## Request
Look for the word "PEBBLEdbuf" in the data below, and copy every line that holds it.

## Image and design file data
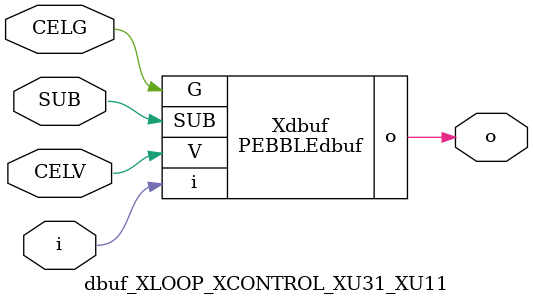
<source format=v>



module PEBBLEdbuf ( o, G, SUB, V, i );

  input V;
  input i;
  input G;
  output o;
  input SUB;
endmodule

//Celera Confidential Do Not Copy dbuf_XLOOP_XCONTROL_XU31_XU11
//Celera Confidential Symbol Generator
//Digital Buffer
module dbuf_XLOOP_XCONTROL_XU31_XU11 (CELV,CELG,i,o,SUB);
input CELV;
input CELG;
input i;
input SUB;
output o;

//Celera Confidential Do Not Copy dbuf
PEBBLEdbuf Xdbuf(
.V (CELV),
.i (i),
.o (o),
.SUB (SUB),
.G (CELG)
);
//,diesize,PEBBLEdbuf

//Celera Confidential Do Not Copy Module End
//Celera Schematic Generator
endmodule

</source>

## Output for this exercise
module PEBBLEdbuf ( o, G, SUB, V, i );
PEBBLEdbuf Xdbuf(
//,diesize,PEBBLEdbuf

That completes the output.